Robinson had good releases. Against press coverage, his good foot quickness and hip flexibility allowed him to foot fake and hip fake his way past cornerbacks at the line of scrimmage and then he had the acceleration to stack defenders pretty immediately. This was great working vertically and for timing throws like slants and digs where the quarterback expects the receiver to be at a specific spot when he releases the ball.

In off coverage, he was the same, if not better. In off man, his good acceleration consistently challenged the leverage of the defender off the line of scrimmage. He quickly covered ground and pretty easily found himself within a foot’s distance of his defender in order to break. Often playing as a Z receiver in a vertical passing offense, good releases in off coverage is a must and a big reason why he could win at different areas of the field playing running towards different spots of the field. Forcing the cornerback to bail quickly in off coverage usually is a good thing.


9 inch hands can be a turn off for teams because it can put a cap on a receiver’s grip strength but Robinson was a strong individual and often could make catches away from his body either above or below his shoulder pads. Robinson was a very nice change of pace from fellow Baylor Bear Terrance Williams who was a notorious body catcher!

Adjusting Ability

We talked just now about Robinson’s good dexterity, but how did that play into the larger idea of his adjusting ability?

Robinson was very good at adjusting to passes.
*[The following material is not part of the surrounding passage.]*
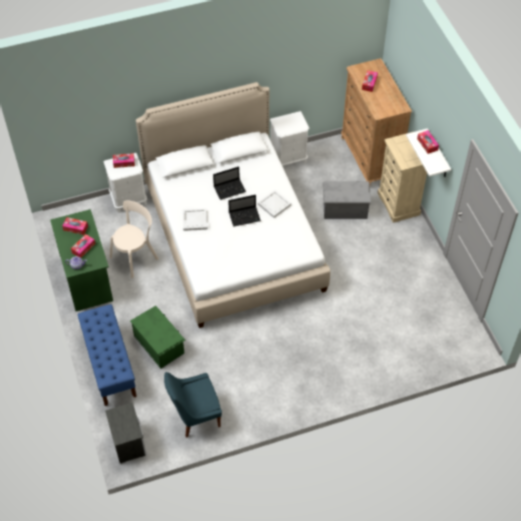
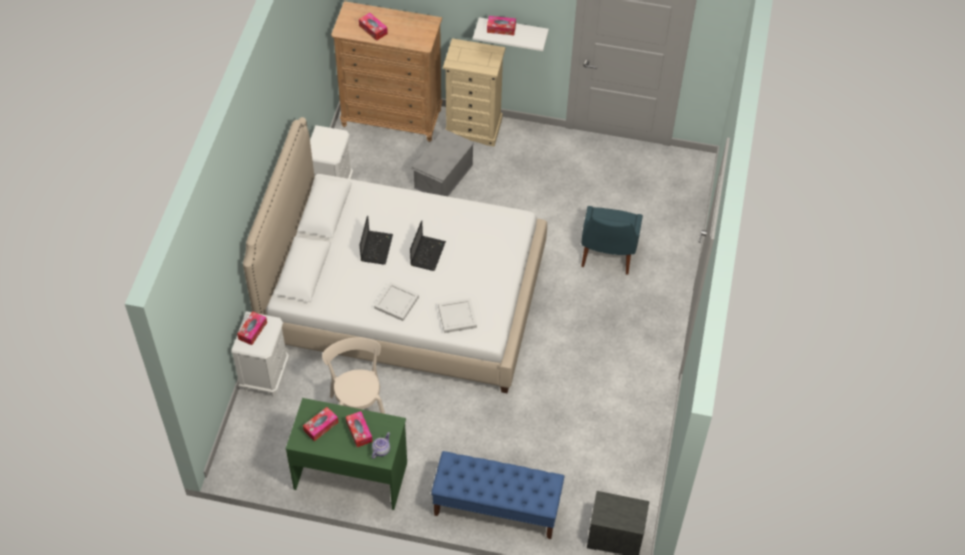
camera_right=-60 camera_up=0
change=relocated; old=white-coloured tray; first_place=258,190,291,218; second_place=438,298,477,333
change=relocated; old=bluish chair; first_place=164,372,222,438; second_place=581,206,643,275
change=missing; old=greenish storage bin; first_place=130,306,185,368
He has good balance, body control, and ball tracking ability that allow him to locate the ball in the air and then his good explosiveness allow him to outjump and outadjust his opponent in the air. His good body control prevent opposing contact from disrupting him at the catch point and he had the dexterity to bring the ball down through contact for catches.

In an offense that wanted to work vertically but didn’t always have the time to wait for receivers to generate separation quickness down the field, such a trait was incredibly useful. WR Dez Bryant was super effective for Dallas because his adjust ability was elite so the team could constant rep back shoulder fades for touchdowns. Players like Miles Austin and Laurent Robinson also had such ability and, as a result, had stretches of productivity in this offense with Romo as the signal caller.

There aren’t any caveats to Robinson’s contested catch ability. It was very good across the board.

Yards after Catch

Robinson was solid in this department. His instincts were okay after the catch displaying a solid ability to find open space immediately and his solid play strength and good physical toughness usually helped him generate yards after contact. Considering his build and explosiveness this seemed inevitable but it was good that he still executed!